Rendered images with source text
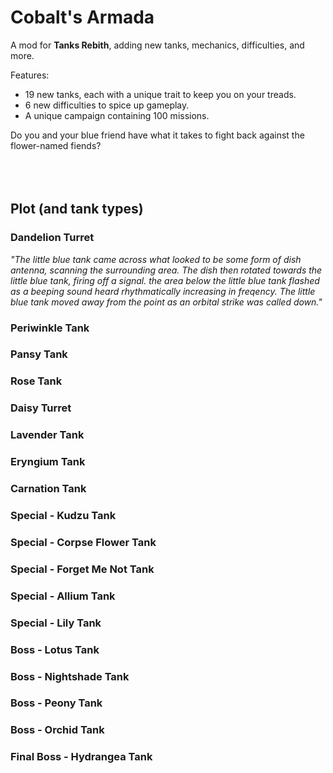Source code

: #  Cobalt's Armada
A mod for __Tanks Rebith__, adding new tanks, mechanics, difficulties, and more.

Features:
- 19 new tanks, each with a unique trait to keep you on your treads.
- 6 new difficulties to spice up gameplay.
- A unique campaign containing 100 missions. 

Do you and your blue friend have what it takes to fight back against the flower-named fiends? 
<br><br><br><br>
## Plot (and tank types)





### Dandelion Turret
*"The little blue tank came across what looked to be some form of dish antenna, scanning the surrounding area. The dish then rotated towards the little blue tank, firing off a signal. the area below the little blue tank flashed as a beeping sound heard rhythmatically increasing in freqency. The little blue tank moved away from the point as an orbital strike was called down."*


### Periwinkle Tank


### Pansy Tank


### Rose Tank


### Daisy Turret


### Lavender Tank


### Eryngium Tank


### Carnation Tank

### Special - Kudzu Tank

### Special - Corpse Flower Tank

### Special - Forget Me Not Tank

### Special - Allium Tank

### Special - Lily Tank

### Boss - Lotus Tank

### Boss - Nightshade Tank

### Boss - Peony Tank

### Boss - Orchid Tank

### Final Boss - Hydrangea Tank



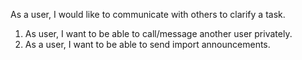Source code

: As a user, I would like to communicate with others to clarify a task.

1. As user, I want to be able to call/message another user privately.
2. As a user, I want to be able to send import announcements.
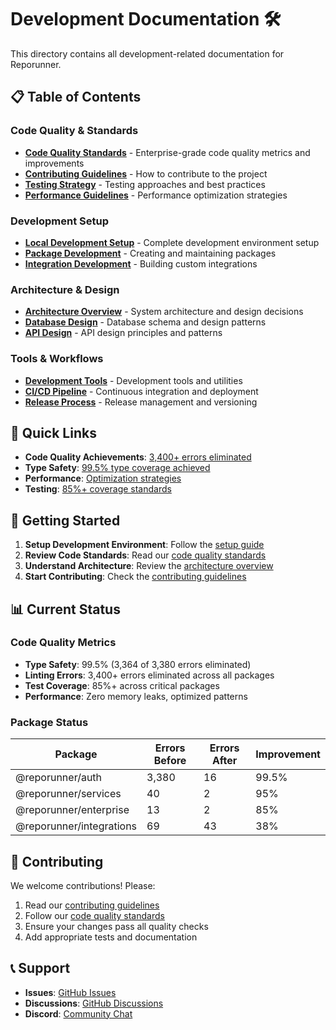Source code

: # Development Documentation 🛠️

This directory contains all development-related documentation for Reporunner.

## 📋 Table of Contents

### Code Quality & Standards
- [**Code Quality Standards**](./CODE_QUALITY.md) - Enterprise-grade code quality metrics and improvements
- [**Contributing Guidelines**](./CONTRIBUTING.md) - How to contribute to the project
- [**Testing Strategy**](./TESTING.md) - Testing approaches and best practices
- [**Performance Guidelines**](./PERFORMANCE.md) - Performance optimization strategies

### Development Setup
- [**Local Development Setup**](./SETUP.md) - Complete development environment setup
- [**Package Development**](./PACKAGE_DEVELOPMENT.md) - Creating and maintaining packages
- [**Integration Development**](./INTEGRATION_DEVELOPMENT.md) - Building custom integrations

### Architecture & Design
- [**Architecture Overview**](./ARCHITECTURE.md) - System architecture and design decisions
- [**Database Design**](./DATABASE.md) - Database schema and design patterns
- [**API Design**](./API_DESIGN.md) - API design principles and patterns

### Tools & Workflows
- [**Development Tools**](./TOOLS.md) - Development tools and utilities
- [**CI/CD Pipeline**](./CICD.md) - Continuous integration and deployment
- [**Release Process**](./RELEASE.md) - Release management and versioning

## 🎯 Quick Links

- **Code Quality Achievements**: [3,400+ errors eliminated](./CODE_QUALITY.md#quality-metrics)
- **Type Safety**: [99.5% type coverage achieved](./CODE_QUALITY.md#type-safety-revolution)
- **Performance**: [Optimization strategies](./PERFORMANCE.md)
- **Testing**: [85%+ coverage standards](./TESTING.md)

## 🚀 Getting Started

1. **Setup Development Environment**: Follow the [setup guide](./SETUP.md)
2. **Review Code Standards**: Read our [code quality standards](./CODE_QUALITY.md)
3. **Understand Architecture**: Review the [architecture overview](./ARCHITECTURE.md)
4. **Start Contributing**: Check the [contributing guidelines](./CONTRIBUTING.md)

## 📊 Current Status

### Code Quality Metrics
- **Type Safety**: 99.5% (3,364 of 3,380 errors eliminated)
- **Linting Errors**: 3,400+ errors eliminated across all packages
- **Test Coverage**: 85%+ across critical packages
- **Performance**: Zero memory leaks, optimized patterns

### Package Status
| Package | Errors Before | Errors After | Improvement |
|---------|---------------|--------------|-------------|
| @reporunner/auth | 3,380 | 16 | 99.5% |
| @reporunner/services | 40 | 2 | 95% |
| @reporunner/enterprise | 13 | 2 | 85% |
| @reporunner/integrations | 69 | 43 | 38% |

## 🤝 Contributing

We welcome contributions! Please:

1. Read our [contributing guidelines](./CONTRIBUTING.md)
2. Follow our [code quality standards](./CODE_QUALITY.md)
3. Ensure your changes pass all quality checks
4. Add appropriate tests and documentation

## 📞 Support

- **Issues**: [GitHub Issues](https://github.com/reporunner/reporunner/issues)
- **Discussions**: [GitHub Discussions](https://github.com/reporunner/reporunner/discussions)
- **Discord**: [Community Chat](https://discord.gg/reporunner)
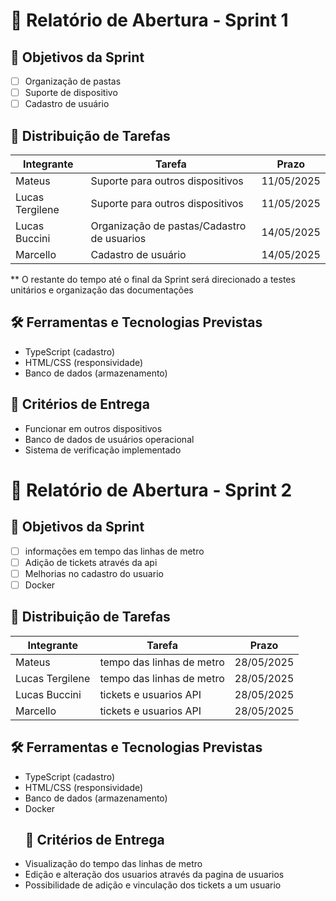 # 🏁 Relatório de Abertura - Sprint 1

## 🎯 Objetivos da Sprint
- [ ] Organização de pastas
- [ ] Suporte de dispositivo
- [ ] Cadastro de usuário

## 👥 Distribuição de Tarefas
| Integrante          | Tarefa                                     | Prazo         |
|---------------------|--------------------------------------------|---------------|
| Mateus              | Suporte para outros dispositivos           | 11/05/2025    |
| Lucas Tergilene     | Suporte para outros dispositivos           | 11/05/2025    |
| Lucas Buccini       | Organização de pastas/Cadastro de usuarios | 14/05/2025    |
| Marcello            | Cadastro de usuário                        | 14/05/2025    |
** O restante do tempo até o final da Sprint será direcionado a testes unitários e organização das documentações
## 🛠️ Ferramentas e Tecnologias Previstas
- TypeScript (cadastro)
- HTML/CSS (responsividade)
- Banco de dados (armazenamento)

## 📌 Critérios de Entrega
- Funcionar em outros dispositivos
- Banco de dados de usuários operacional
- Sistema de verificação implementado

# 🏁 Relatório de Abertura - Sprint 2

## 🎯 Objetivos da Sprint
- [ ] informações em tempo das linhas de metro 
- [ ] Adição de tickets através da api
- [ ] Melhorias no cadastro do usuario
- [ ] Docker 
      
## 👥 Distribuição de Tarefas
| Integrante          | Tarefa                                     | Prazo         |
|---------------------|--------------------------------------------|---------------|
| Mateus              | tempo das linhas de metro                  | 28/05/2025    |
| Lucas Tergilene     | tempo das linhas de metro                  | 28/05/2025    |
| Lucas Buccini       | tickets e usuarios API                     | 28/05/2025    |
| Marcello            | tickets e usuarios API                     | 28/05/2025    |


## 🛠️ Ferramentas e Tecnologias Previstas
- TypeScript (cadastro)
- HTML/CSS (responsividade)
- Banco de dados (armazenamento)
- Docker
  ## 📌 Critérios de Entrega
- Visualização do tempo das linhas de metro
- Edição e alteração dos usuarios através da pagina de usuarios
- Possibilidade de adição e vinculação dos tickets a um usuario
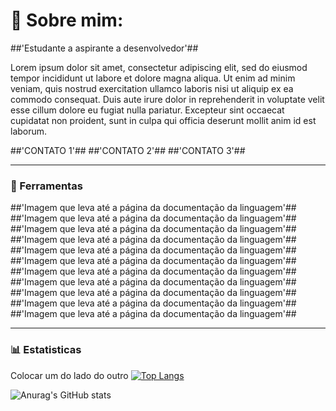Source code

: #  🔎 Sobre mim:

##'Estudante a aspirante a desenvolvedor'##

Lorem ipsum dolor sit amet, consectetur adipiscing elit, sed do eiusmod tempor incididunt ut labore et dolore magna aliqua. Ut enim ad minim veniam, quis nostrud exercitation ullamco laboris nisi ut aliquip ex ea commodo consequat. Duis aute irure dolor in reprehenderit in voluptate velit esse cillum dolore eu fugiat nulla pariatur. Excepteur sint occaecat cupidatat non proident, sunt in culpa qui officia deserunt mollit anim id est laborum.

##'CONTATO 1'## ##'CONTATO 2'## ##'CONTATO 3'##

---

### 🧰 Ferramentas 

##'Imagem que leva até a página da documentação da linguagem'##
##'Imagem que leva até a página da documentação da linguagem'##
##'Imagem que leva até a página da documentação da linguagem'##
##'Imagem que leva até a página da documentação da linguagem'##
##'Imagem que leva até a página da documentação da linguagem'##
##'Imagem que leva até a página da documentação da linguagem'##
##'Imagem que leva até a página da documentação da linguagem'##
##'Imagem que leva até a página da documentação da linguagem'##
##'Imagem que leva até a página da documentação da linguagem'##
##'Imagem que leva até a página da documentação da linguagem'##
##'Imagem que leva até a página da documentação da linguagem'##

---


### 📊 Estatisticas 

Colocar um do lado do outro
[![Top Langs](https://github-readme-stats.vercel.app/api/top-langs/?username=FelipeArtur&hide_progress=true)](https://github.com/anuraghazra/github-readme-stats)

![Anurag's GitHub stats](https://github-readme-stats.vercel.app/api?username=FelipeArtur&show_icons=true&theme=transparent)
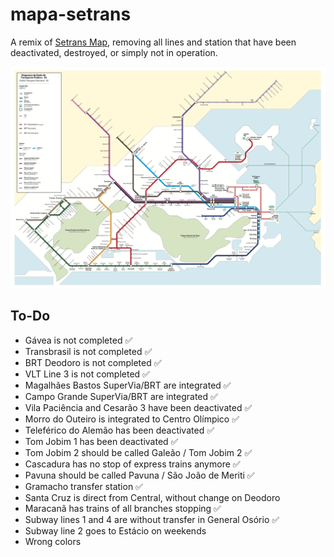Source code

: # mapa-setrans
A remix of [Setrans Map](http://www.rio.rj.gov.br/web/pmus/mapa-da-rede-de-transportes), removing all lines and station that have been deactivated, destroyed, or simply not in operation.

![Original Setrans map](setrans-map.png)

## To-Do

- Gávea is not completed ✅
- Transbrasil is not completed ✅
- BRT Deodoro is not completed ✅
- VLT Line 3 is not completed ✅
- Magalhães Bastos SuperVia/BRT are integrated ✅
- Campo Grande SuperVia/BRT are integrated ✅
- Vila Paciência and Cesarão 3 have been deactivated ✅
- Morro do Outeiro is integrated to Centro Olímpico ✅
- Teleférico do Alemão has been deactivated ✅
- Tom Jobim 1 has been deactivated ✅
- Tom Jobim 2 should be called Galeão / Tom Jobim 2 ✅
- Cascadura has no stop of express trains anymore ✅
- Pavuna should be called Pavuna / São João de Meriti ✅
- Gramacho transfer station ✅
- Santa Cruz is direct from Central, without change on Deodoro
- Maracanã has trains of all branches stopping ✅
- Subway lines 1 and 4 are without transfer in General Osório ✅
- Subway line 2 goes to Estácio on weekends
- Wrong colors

### Exercise
Can you copy out, word for word, everything from the start of the records down to and including the line containing "### Periwinkle Tank", leaving out the pictures?

### Task response
Source code

: #  Cobalt's Armada
A mod for __Tanks Rebith__, adding new tanks, mechanics, difficulties, and more.

Features:
- 19 new tanks, each with a unique trait to keep you on your treads.
- 6 new difficulties to spice up gameplay.
- A unique campaign containing 100 missions. 

Do you and your blue friend have what it takes to fight back against the flower-named fiends? 
<br><br><br><br>
## Plot (and tank types)





### Dandelion Turret
*"The little blue tank came across what looked to be some form of dish antenna, scanning the surrounding area. The dish then rotated towards the little blue tank, firing off a signal. the area below the little blue tank flashed as a beeping sound heard rhythmatically increasing in freqency. The little blue tank moved away from the point as an orbital strike was called down."*


### Periwinkle Tank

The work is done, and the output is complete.